= Required action A =
In the news roundup, how many years has Vargas been with the NYPD?
= Required action B =
Print the part of the news roundup starting at "Vargas, the officer" and ending at "making low-level arrests.".
= Required action C =
Write the next part of the news roundup, picking up after its final sentence.

= Page text =
Vargas, the officer who was allegedly shot in the arm by Smith, has been with the NYPD for eight years and "faced 39 complaints through the Civilian Complaint Review Board, with 12 of them substantiated," Gothamist points out.

Many NYPD Neighborhood Safety Team trainees have a history of excessive force complaints, New York Focus reported in May.

An analysis last April showed that far from stopping all sorts of violent crime, the teams were mostly making low-level arrests.


Banned books battle in Oklahoma heats up after teacher posts QR code to access forbidden literature. The Daily Beast profiles Summer Boismier, the Oklahoma teacher who came under fire for trying to help students acquire banned books. Before Boismier resigned, local parents suggested she should be arrested:

Her alleged crime? Providing students…with a QR code leading them to UnBanned—a Brooklyn Public Library program offering teenagers unlimited digital and audio access to banned or challenged books—on the first day of school last month. Boismier did so after updated guidelines and a restrictive new law inspired her to cover her entire classroom library in butcher paper, which she adorned with the phrase "Books the state doesn't want you to read."

Now, Boismier has "caught the attention of Oklahoma Secretary of Public Education Ryan Walters, who sent a letter to the state Board of Education on Wednesday demanding the revocation of Boismier's teaching certification."


Sex worker bank accounts canceled by Wells Fargo. "Sex workers across the industry are reporting that the bank Wells Fargo has sent them notices terminating their accounts effective immediately, in what they see as an extension of the crackdown measures banks and other large institutions have been implementing over the past few years," reports EJ Dickson at Rolling Stone:

In the letters, which are dated August 25 and copies of which were provided to Rolling Stone, Wells Fargo offers zero explanation for the decision to terminate the relationship with these customers. The letter says that the bank "performs ongoing reviews of its account relationships in connection with the Bank's responsibilities to manage risks in its banking operations," and that the recipient's accounts will be closed "as a result of this review." Wells Fargo did not immediately respond to a request for comment.

One person whose account was canceled was Alana Evans, a porn performer and president of the Adult Performance Artists Guild:

For more on the push to thwart porn by going after financial intermediaries, see Reason's May cover story "The New Campaign for a Sex-Free Internet."

= Input data =
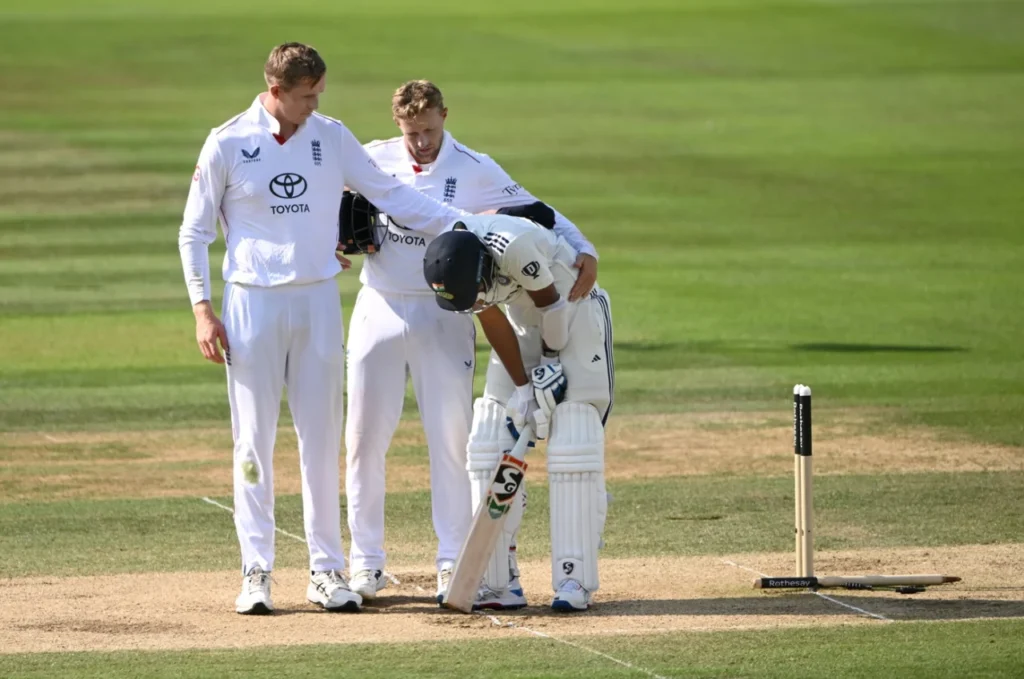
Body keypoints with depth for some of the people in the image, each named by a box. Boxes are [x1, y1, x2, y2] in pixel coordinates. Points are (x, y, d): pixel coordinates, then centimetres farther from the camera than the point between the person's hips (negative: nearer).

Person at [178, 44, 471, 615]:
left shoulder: (331, 138, 3)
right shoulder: (227, 145, -5)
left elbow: (390, 194, 3)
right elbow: (195, 231, 0)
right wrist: (203, 310, -8)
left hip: (318, 304, 2)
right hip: (252, 304, -2)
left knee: (322, 440, 5)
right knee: (255, 442, 0)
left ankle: (327, 570, 10)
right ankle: (257, 572, 5)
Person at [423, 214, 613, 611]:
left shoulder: (514, 246, -37)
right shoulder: (452, 263, -18)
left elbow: (552, 303, -21)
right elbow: (493, 322, -9)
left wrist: (551, 363, -6)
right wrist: (522, 387, -12)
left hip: (575, 314, -6)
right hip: (524, 323, 6)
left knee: (573, 447, -14)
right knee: (490, 443, -2)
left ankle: (574, 579, -11)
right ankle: (488, 578, 2)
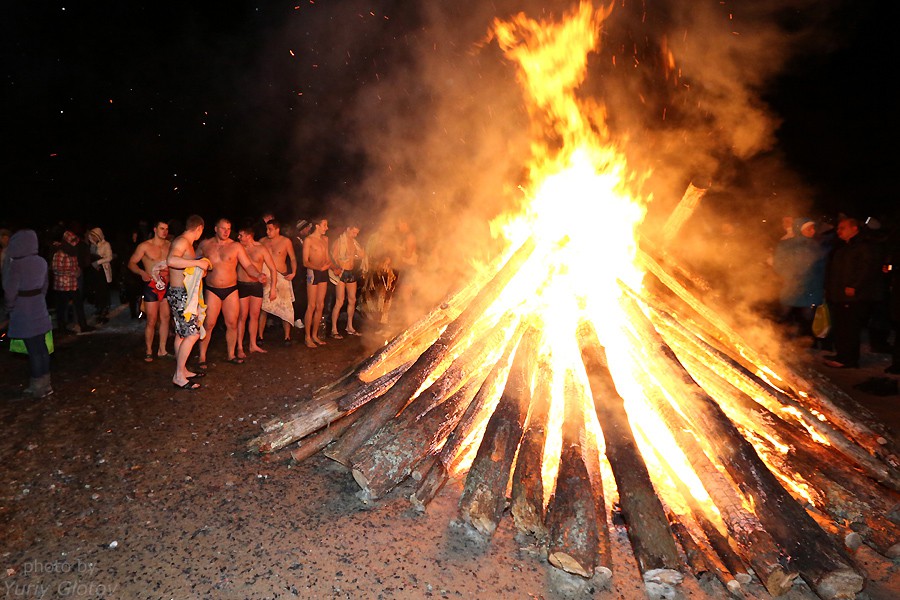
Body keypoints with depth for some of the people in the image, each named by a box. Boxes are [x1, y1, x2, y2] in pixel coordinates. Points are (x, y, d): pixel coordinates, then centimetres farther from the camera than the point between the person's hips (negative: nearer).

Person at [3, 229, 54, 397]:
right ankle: (45, 383, 21)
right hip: (39, 310, 7)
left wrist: (10, 306, 2)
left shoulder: (16, 265, -19)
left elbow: (10, 291, -15)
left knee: (33, 350, 2)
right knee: (41, 347, 12)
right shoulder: (41, 262, 2)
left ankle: (39, 386, 12)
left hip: (24, 314, -6)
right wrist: (38, 300, 17)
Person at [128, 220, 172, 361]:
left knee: (166, 318, 7)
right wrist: (142, 273, -20)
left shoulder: (169, 245, 7)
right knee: (151, 320, -3)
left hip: (166, 285, 4)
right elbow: (131, 263, -3)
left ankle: (162, 350, 17)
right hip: (151, 286, -4)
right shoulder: (145, 246, -4)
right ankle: (148, 351, 11)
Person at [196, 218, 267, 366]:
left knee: (232, 324, 5)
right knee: (208, 324, -3)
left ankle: (231, 355, 19)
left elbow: (248, 265, -5)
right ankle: (202, 357, 8)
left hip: (231, 290, 1)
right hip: (212, 291, -1)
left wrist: (258, 275, -22)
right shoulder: (205, 245, 3)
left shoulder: (236, 246, 0)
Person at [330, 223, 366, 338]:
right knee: (339, 302, -10)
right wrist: (337, 268, -26)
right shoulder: (339, 241, -6)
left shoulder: (354, 242, 14)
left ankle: (349, 327, 23)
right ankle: (334, 329, -5)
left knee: (352, 300, 11)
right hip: (342, 272, -7)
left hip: (352, 272, 7)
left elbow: (362, 256, 13)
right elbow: (333, 257, -13)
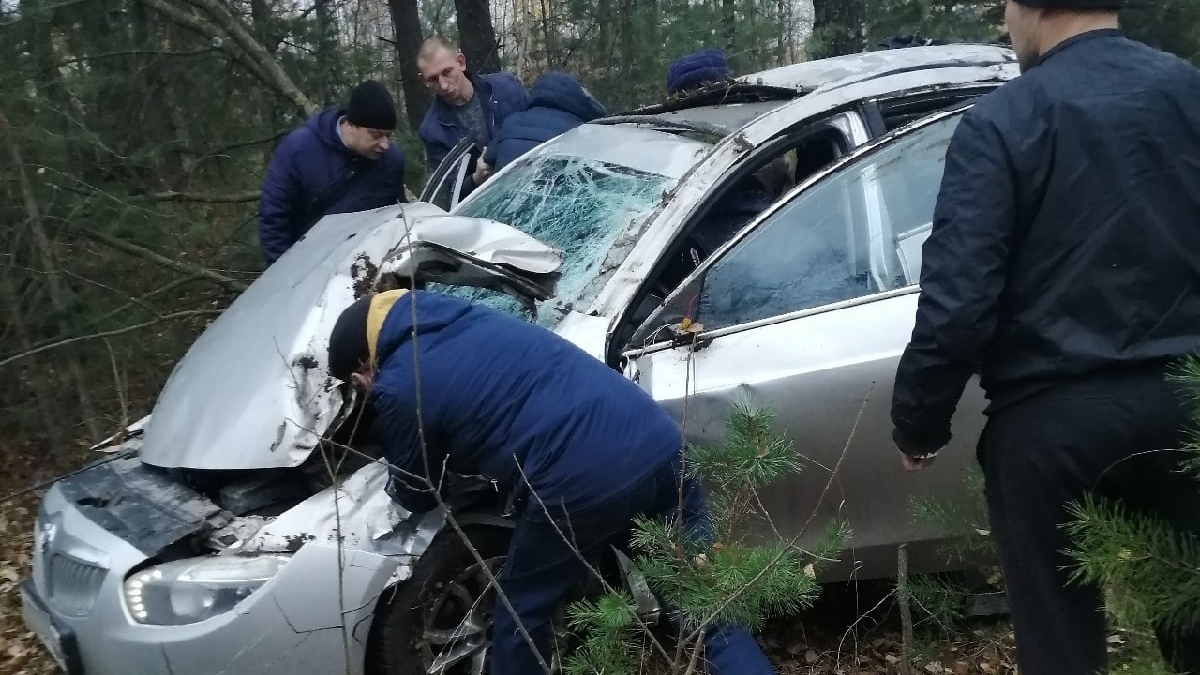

= Task output A =
Eight years.

= Task output B =
Vargas, the officer who was allegedly shot in the arm by Smith, has been with the NYPD for eight years and "faced 39 complaints through the Civilian Complaint Review Board, with 12 of them substantiated," Gothamist points out.

Many NYPD Neighborhood Safety Team trainees have a history of excessive force complaints, New York Focus reported in May.

An analysis last April showed that far from stopping all sorts of violent crime, the teams were mostly making low-level arrests.

= Task output C =
Special master granted. A judge has granted former President Donald Trump's request for an independent lawyer to oversee the handling of documents the FBI seized from Mar-a-Lago. The ruling also puts a temporary pause on the Department of Justice's investigation of the documents. From the Associated Press:

The decision by U.S. District Judge Aileen Cannon authorizes an outside legal expert to review the records taken during the Aug. 8 search and to weed out from the rest of the investigation any that might be protected by claims of attorney-client privilege or executive privilege. Some of those records may ultimately be returned to Trump, but the judge put off a ruling on that question.


• Meet the U.K.'s new prime minister, Liz Truss.

• Mississippi Gov. Tate Reeves said he's "open to all options" and "privatization is on the table" after Jackson's water system failed, leaving residents without usable water for days. Water pressure has been restored, but a boil water advisory is still in effect.

• A judge has dismissed a child porn complaint filed by the man who as a baby was pictured naked on the cover of the Nirvana album Nevermind.

• "Food trucks from Colorado to Alabama are still struggling with red tape and protectionism," reports Baylen Linnekin for Reason.

• North Carolina homeowners associations can't ban solar panels, the state's Supreme Court has ruled.

• The Libertarian Party's recent internal strife is nothing new, writes Reason Senior Editor Brian Doherty. "When an internal caucus led a self-styled 'takeover' of the Libertarian Party (L.P.) at its biennial national convention this past May, old-timers recognized a recurring conflict that has riven the party since its first national convention a half-century ago."

Reason's Jesse Walker talks Willie Nelson with the folks at National Review.